Happily, I am not displeased with what I’m reading now. My mind must have been hitting on all cylinders during that two- or three-month period of feverish writing. I rather neatly tied up loose ends from Books 1 and 2, I crafted satisfactory explanations, I untangled the knots that remained after the first two installments.
What a relief to pick up the draft of Book 3 and realize I have nearly pulled it off! This trilogy is almost finished.
Oh, I still have many pages to write, including a third narrative lay (poem) that will be a sort of prequel to the poems in Books 1 and 2 that contain hidden clues. Those two poems came to me quite easily and naturally (I wrote about the experience here).
So far, the third poem hasn’t presented itself to my conscious mind. But I trust that my subconscious will spit it out at some point.

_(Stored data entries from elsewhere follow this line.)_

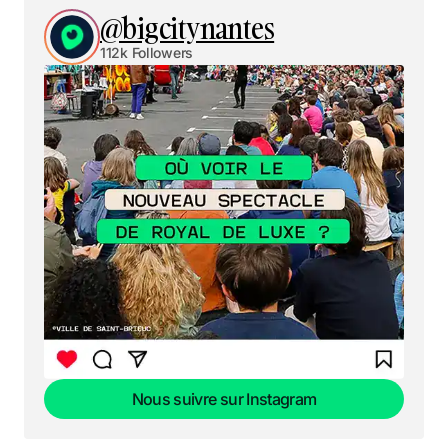
@bigcitynantes
112k Followers
Nous suivre sur Instagram
Nous suivre sur Instagram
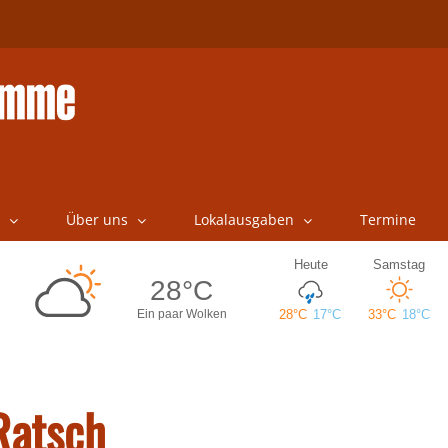
Über uns
Lokalausgaben
Termine
Ratsch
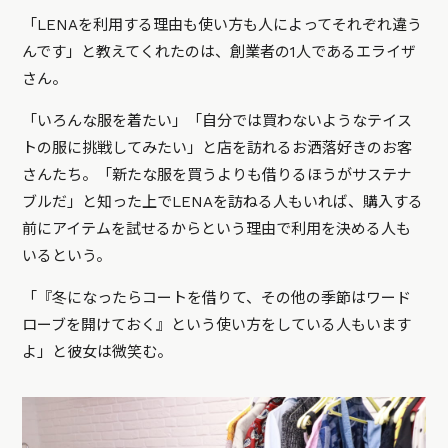
「LENAを利用する理由も使い方も人によってそれぞれ違う
んです」と教えてくれたのは、創業者の1人であるエライザ
さん。
「いろんな服を着たい」「自分では買わないようなテイス
トの服に挑戦してみたい」と店を訪れるお洒落好きのお客
さんたち。「新たな服を買うよりも借りるほうがサステナ
ブルだ」と知った上でLENAを訪ねる人もいれば、購入する
前にアイテムを試せるからという理由で利用を決める人も
いるという。
「『冬になったらコートを借りて、その他の季節はワード
ローブを開けておく』という使い方をしている人もいます
よ」と彼女は微笑む。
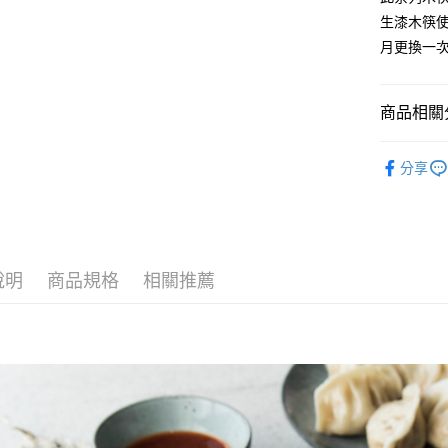
２．便利
運送方式
生漆木筷
３．安心
月更換一
全家取貨
【「AFT
每筆NT$6
１．於結帳
付」結帳
商品相關分
7-11取貨
２．訂單
３．收到繳
每筆NT$6
■ 材質分類
／ATM／
分享
※ 請注意
■ 餐具種類
宅配
絡購買商品
先享後付
每筆NT$1
全部商品
※ 交易是
是否繳費成
順豐速運
★ WAGA
付客戶支
說明
商品規格
相關推薦
【注意事
１．透過由
交易，需
求債權轉
２．關於
https://aft
３．未成
「AFTE
任。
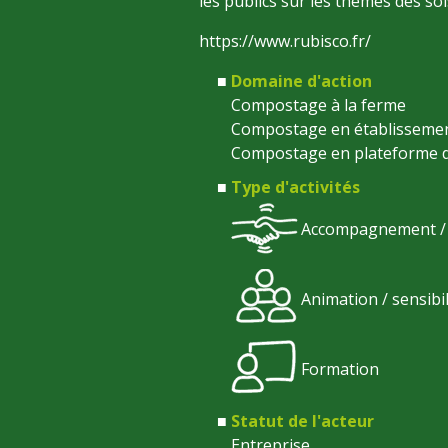
les publics sur les thèmes des so
https://www.rubisco.fr/
Domaine d'action
Compostage à la ferme
Compostage en établisseme
Compostage en plateforme d
Type d'activités
Accompagnement / s
Animation / sensibi
Formation
Statut de l'acteur
Entreprise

I just have to be ready to write it down when it comes (hence all the notepads everywhere).
What I have learned from the years-long task of writing my trilogy is that the writing must come first. Rewriting and polishing have no place in the early creative stages of telling a story. Just write it!
Then, later, when you can look at the draft objectively, when you can see it as though somebody else wrote it -- that’s the time for analyzing, rewriting, and refining.